#### Text passage:
=== Section Start ===
Luke 42080 Posted November 26, 2019 Posted November 26, 2019 Hi, the reason we don't do this is because usually with Identification you're changing it to something new. In the past we actually did auto-fill it, but what would happen is users would constantly just change one field and then complain that Identify "doesn't work"...well it's because you left the other fields filled in and they needed to be changed or blanked out as well. So to resolve that we found the easiest thing to do was just to start blank. Can you give specific examples of misidentified files? We're always looking to improve that. Thanks.
marktaff 14 Posted November 26, 2019 Author Posted November 26, 2019 Sure. Adventures.In.Babysitting [1987.1080p.x265.AAC.6CH].mkv Adventures.of.Baron.Munchausen,The [1988.1080p.x265.AAC.6CH].mkv Adventures.of.Ford.Fairlane [1990.1080p.x265.AC3.6CH].mkv All auto-identify incorrectly as 'The Adventurers (2017)'. Those are just the ones that stand out near the top of the list; I haven't run my script yet that identifies movies that are likely mis-identified, but that is next on the agenda.
=== Section End ===
#### List of tasks:
**A)** In the forum exchange, which title do the listed movie files wrongly auto-identify as?
**B)** List every movie file name given in the forum exchange.
**C)** Print the part of the forum exchange that begins at the words "Luke 42080 Posted" and stops after "improve that. Thanks.".

Stored data:
=== Section Start ===
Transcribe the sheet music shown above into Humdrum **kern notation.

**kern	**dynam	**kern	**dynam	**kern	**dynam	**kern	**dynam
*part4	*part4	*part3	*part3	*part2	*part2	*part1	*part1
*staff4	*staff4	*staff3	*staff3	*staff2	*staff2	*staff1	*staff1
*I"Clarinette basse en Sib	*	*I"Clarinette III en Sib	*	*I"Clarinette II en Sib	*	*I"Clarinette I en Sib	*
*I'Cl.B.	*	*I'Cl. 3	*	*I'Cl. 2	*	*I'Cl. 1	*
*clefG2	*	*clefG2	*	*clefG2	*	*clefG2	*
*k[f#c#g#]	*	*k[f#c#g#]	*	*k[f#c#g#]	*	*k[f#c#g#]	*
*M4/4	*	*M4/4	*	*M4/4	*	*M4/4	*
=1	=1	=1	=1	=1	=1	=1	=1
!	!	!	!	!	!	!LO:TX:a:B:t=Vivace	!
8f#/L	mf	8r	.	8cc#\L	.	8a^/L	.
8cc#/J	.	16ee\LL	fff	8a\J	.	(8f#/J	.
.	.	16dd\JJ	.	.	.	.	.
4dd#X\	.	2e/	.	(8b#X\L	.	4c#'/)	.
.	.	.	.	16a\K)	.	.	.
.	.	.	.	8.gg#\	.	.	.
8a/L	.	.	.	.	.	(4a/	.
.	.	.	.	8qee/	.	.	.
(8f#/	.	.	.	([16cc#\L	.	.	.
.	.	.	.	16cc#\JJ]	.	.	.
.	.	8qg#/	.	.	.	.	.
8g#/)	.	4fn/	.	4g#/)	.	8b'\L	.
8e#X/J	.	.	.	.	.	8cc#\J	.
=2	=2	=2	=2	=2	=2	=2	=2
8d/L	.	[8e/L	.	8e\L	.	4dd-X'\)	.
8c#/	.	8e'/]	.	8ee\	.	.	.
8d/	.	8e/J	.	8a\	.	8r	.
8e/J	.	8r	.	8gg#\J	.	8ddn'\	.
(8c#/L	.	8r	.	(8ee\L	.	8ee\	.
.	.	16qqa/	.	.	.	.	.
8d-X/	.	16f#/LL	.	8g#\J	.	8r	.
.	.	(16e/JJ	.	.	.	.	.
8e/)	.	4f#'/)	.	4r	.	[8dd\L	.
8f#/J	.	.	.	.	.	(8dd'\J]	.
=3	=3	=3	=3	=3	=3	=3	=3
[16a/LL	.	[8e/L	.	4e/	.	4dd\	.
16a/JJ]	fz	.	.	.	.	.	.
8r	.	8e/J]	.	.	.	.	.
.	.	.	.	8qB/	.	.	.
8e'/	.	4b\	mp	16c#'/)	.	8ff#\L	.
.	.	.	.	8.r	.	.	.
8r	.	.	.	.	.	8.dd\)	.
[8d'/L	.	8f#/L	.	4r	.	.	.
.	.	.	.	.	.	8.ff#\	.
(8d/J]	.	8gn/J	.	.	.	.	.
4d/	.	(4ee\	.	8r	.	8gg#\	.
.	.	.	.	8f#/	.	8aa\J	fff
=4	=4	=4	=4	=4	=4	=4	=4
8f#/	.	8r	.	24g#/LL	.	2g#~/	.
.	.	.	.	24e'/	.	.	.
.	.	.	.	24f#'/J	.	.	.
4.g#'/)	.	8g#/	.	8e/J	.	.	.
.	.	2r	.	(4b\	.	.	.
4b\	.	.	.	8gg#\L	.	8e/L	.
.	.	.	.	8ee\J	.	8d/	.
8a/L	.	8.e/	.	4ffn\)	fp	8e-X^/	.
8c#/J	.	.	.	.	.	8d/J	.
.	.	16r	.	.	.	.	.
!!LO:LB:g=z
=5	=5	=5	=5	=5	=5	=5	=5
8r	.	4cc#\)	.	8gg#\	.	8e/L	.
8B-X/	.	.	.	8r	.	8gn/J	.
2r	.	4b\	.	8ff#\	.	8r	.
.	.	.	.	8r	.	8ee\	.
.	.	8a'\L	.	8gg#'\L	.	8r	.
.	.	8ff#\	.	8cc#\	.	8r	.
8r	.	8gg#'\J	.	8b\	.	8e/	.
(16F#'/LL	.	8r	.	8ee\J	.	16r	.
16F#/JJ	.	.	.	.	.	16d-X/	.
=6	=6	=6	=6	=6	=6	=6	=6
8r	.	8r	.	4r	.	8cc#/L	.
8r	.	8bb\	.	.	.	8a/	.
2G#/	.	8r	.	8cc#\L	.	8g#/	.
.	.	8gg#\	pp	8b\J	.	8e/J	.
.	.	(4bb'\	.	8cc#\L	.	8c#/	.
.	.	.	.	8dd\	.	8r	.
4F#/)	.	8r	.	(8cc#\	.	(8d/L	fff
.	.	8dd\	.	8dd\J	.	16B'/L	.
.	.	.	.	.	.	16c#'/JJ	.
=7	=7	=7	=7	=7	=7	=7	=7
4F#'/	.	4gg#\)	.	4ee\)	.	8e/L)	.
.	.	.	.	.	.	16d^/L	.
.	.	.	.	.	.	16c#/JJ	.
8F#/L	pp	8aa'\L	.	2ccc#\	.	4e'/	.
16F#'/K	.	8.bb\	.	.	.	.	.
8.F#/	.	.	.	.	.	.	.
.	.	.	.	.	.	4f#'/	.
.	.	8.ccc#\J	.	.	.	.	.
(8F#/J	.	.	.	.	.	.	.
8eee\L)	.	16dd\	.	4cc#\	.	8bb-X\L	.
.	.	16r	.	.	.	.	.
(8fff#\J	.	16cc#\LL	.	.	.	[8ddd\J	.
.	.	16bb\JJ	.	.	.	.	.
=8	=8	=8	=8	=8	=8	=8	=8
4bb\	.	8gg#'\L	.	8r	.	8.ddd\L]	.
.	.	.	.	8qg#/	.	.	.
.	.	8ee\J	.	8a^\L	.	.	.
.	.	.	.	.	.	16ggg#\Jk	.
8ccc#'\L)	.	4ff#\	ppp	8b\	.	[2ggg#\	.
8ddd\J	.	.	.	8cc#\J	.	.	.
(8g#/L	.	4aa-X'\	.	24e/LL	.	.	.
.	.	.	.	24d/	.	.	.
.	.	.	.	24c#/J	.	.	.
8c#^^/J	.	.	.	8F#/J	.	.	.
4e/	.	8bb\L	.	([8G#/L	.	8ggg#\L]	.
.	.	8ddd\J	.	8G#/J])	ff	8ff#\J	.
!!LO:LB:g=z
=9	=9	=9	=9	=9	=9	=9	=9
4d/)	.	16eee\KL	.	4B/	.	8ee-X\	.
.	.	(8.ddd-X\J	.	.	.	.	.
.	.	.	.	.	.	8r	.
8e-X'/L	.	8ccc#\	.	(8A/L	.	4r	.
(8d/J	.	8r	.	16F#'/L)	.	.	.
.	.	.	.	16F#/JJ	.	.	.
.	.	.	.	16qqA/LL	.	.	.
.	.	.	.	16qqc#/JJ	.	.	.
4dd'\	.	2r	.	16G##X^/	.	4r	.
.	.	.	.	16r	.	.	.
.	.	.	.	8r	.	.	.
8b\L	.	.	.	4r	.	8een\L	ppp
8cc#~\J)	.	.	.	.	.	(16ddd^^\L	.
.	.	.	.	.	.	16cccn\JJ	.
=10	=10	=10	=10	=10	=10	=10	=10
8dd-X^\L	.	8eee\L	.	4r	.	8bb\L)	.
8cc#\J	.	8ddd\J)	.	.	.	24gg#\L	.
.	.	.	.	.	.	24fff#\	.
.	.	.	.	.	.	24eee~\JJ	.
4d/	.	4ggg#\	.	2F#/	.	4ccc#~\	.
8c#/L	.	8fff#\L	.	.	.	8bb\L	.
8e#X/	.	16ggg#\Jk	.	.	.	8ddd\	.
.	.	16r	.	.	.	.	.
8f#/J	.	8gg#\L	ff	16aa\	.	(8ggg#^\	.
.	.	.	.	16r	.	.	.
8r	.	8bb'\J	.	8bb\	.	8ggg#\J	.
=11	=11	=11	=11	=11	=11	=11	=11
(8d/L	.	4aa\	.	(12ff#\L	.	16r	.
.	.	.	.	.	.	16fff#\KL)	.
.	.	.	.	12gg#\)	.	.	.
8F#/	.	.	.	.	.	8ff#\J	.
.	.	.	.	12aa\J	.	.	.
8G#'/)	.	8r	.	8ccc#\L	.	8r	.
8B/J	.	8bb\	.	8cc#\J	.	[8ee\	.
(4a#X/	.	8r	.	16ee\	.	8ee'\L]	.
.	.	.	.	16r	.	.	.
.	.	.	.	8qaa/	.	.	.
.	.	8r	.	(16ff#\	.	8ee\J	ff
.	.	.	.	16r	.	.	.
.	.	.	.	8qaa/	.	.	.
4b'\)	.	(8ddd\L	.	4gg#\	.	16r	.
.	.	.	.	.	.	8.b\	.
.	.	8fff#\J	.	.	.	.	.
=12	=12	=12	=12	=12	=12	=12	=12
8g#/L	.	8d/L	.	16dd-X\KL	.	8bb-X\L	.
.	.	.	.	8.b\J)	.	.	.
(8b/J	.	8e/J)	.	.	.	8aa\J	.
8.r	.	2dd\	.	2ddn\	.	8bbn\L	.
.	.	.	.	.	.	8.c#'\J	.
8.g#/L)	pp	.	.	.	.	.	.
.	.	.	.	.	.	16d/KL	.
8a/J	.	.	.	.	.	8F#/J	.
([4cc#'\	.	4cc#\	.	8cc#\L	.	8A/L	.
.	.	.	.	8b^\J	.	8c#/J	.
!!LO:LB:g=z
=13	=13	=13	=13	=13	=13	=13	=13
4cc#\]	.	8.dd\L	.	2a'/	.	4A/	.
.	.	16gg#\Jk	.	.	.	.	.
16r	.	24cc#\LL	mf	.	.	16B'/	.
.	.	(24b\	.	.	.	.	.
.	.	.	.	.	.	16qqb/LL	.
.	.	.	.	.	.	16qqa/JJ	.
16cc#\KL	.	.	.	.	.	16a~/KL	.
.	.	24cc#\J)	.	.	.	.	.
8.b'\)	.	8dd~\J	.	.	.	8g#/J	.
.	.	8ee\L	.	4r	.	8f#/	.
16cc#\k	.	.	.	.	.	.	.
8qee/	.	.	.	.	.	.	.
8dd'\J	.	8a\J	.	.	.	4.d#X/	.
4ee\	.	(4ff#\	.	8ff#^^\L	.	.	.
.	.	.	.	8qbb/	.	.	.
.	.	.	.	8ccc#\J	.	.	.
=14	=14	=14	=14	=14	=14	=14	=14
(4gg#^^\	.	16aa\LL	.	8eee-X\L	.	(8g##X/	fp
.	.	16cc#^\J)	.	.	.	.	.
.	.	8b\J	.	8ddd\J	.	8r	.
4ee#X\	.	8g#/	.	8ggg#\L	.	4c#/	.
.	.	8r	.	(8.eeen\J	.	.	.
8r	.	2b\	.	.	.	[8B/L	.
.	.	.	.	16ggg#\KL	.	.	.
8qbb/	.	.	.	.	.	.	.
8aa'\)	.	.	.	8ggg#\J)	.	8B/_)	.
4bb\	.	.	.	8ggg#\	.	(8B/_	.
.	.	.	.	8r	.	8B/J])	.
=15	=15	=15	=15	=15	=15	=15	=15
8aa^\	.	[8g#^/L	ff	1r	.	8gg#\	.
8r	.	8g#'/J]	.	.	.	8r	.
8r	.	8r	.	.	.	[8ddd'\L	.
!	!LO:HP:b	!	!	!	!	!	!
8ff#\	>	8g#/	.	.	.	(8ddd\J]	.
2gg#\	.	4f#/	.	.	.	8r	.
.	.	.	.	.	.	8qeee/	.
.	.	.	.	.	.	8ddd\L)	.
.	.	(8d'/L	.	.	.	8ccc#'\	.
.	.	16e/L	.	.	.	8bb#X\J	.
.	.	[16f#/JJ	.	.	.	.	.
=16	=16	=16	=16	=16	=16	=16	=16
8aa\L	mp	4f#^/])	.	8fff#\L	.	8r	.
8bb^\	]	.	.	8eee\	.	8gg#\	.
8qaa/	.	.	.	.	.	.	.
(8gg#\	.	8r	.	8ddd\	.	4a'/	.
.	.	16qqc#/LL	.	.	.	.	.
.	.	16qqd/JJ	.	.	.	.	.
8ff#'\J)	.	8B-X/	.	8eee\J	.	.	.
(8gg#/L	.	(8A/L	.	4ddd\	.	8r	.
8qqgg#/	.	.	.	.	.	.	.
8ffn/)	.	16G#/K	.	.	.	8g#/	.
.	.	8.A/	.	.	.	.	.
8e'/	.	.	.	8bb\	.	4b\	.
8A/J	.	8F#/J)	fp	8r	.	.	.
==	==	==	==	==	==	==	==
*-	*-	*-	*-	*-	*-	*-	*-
=== Section End ===
#### Answers to this exercise:
**A)** They all auto-identify as 'The Adventurers (2017)'.

**B)**
- Adventures.In.Babysitting [1987.1080p.x265.AAC.6CH].mkv
- Adventures.of.Baron.Munchausen,The [1988.1080p.x265.AAC.6CH].mkv
- Adventures.of.Ford.Fairlane [1990.1080p.x265.AC3.6CH].mkv

**C)**
Luke 42080 Posted November 26, 2019 Posted November 26, 2019 Hi, the reason we don't do this is because usually with Identification you're changing it to something new. In the past we actually did auto-fill it, but what would happen is users would constantly just change one field and then complain that Identify "doesn't work"...well it's because you left the other fields filled in and they needed to be changed or blanked out as well. So to resolve that we found the easiest thing to do was just to start blank. Can you give specific examples of misidentified files? We're always looking to improve that. Thanks.